(Stored items from a collection)

━━━━━━

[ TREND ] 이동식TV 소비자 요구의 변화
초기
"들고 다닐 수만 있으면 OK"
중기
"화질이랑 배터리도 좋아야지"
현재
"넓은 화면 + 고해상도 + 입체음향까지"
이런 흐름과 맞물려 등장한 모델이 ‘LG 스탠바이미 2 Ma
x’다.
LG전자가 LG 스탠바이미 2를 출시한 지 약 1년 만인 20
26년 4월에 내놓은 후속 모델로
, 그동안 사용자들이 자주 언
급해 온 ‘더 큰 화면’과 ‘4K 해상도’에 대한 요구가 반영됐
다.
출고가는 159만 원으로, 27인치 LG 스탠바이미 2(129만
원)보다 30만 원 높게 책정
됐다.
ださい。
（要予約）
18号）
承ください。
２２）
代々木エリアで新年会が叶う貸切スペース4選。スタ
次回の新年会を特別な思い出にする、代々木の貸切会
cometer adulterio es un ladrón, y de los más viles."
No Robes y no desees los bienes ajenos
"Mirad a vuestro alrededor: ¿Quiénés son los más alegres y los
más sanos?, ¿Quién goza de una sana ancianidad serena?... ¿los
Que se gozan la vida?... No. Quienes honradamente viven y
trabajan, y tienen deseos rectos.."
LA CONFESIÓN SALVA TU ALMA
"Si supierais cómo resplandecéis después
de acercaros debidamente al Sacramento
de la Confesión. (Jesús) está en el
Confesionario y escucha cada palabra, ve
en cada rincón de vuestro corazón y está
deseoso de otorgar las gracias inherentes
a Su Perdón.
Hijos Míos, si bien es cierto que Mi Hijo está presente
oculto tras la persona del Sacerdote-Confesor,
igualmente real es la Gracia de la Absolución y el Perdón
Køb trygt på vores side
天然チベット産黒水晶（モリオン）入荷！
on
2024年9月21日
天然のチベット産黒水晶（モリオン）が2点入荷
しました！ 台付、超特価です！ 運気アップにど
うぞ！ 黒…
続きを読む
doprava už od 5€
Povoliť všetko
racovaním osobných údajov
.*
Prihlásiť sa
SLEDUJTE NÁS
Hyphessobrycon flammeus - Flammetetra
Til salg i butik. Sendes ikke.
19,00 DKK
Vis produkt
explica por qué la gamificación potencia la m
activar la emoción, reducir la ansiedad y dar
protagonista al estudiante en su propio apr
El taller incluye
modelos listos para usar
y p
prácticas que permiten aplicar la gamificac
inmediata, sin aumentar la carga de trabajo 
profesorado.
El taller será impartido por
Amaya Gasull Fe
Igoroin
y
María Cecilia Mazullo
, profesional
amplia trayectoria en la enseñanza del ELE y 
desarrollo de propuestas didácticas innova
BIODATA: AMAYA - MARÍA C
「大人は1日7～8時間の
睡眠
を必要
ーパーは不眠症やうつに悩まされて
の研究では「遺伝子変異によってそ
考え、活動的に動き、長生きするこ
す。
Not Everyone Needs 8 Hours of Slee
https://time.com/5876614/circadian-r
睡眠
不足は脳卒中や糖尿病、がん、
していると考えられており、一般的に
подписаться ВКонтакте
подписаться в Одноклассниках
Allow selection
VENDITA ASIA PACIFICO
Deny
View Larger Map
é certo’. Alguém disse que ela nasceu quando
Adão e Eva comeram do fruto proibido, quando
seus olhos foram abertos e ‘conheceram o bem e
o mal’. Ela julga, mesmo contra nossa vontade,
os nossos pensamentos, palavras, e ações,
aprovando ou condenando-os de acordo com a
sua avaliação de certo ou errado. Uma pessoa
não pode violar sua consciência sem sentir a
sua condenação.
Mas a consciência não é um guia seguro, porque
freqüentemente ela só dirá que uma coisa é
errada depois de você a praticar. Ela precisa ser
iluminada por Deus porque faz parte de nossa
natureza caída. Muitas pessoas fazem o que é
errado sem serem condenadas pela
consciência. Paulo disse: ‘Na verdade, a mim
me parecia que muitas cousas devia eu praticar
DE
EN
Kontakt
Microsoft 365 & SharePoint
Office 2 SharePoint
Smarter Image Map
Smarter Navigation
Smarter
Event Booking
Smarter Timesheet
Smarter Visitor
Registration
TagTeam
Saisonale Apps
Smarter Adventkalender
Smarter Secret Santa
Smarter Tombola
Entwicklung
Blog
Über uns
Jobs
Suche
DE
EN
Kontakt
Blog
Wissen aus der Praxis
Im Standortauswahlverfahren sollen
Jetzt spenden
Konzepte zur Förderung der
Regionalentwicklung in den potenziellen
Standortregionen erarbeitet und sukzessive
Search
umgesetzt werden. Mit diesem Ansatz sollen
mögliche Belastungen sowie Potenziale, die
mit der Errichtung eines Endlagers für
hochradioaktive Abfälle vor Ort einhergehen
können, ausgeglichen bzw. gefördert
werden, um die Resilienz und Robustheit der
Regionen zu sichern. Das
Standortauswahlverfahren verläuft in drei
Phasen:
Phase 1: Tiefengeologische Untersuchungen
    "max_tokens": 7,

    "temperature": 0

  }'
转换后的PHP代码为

━━━━━━

Work request |
Please copy out the records above, replacing every "Blog" with "News" and keeping everything else the same.

Written response |
[ TREND ] 이동식TV 소비자 요구의 변화
초기
"들고 다닐 수만 있으면 OK"
중기
"화질이랑 배터리도 좋아야지"
현재
"넓은 화면 + 고해상도 + 입체음향까지"
이런 흐름과 맞물려 등장한 모델이 ‘LG 스탠바이미 2 Ma
x’다.
LG전자가 LG 스탠바이미 2를 출시한 지 약 1년 만인 20
26년 4월에 내놓은 후속 모델로
, 그동안 사용자들이 자주 언
급해 온 ‘더 큰 화면’과 ‘4K 해상도’에 대한 요구가 반영됐
다.
출고가는 159만 원으로, 27인치 LG 스탠바이미 2(129만
원)보다 30만 원 높게 책정
됐다.
ださい。
（要予約）
18号）
承ください。
２２）
代々木エリアで新年会が叶う貸切スペース4選。スタ
次回の新年会を特別な思い出にする、代々木の貸切会
cometer adulterio es un ladrón, y de los más viles."
No Robes y no desees los bienes ajenos
"Mirad a vuestro alrededor: ¿Quiénés son los más alegres y los
más sanos?, ¿Quién goza de una sana ancianidad serena?... ¿los
Que se gozan la vida?... No. Quienes honradamente viven y
trabajan, y tienen deseos rectos.."
LA CONFESIÓN SALVA TU ALMA
"Si supierais cómo resplandecéis después
de acercaros debidamente al Sacramento
de la Confesión. (Jesús) está en el
Confesionario y escucha cada palabra, ve
en cada rincón de vuestro corazón y está
deseoso de otorgar las gracias inherentes
a Su Perdón.
Hijos Míos, si bien es cierto que Mi Hijo está presente
oculto tras la persona del Sacerdote-Confesor,
igualmente real es la Gracia de la Absolución y el Perdón
Køb trygt på vores side
天然チベット産黒水晶（モリオン）入荷！
on
2024年9月21日
天然のチベット産黒水晶（モリオン）が2点入荷
しました！ 台付、超特価です！ 運気アップにど
うぞ！ 黒…
続きを読む
doprava už od 5€
Povoliť všetko
racovaním osobných údajov
.*
Prihlásiť sa
SLEDUJTE NÁS
Hyphessobrycon flammeus - Flammetetra
Til salg i butik. Sendes ikke.
19,00 DKK
Vis produkt
explica por qué la gamificación potencia la m
activar la emoción, reducir la ansiedad y dar
protagonista al estudiante en su propio apr
El taller incluye
modelos listos para usar
y p
prácticas que permiten aplicar la gamificac
inmediata, sin aumentar la carga de trabajo 
profesorado.
El taller será impartido por
Amaya Gasull Fe
Igoroin
y
María Cecilia Mazullo
, profesional
amplia trayectoria en la enseñanza del ELE y 
desarrollo de propuestas didácticas innova
BIODATA: AMAYA - MARÍA C
「大人は1日7～8時間の
睡眠
を必要
ーパーは不眠症やうつに悩まされて
の研究では「遺伝子変異によってそ
考え、活動的に動き、長生きするこ
す。
Not Everyone Needs 8 Hours of Slee
https://time.com/5876614/circadian-r
睡眠
不足は脳卒中や糖尿病、がん、
していると考えられており、一般的に
подписаться ВКонтакте
подписаться в Одноклассниках
Allow selection
VENDITA ASIA PACIFICO
Deny
View Larger Map
é certo’. Alguém disse que ela nasceu quando
Adão e Eva comeram do fruto proibido, quando
seus olhos foram abertos e ‘conheceram o bem e
o mal’. Ela julga, mesmo contra nossa vontade,
os nossos pensamentos, palavras, e ações,
aprovando ou condenando-os de acordo com a
sua avaliação de certo ou errado. Uma pessoa
não pode violar sua consciência sem sentir a
sua condenação.
Mas a consciência não é um guia seguro, porque
freqüentemente ela só dirá que uma coisa é
errada depois de você a praticar. Ela precisa ser
iluminada por Deus porque faz parte de nossa
natureza caída. Muitas pessoas fazem o que é
errado sem serem condenadas pela
consciência. Paulo disse: ‘Na verdade, a mim
me parecia que muitas cousas devia eu praticar
DE
EN
Kontakt
Microsoft 365 & SharePoint
Office 2 SharePoint
Smarter Image Map
Smarter Navigation
Smarter
Event Booking
Smarter Timesheet
Smarter Visitor
Registration
TagTeam
Saisonale Apps
Smarter Adventkalender
Smarter Secret Santa
Smarter Tombola
Entwicklung
News
Über uns
Jobs
Suche
DE
EN
Kontakt
News
Wissen aus der Praxis
Im Standortauswahlverfahren sollen
Jetzt spenden
Konzepte zur Förderung der
Regionalentwicklung in den potenziellen
Standortregionen erarbeitet und sukzessive
Search
umgesetzt werden. Mit diesem Ansatz sollen
mögliche Belastungen sowie Potenziale, die
mit der Errichtung eines Endlagers für
hochradioaktive Abfälle vor Ort einhergehen
können, ausgeglichen bzw. gefördert
werden, um die Resilienz und Robustheit der
Regionen zu sichern. Das
Standortauswahlverfahren verläuft in drei
Phasen:
Phase 1: Tiefengeologische Untersuchungen
    "max_tokens": 7,

    "temperature": 0

  }'
转换后的PHP代码为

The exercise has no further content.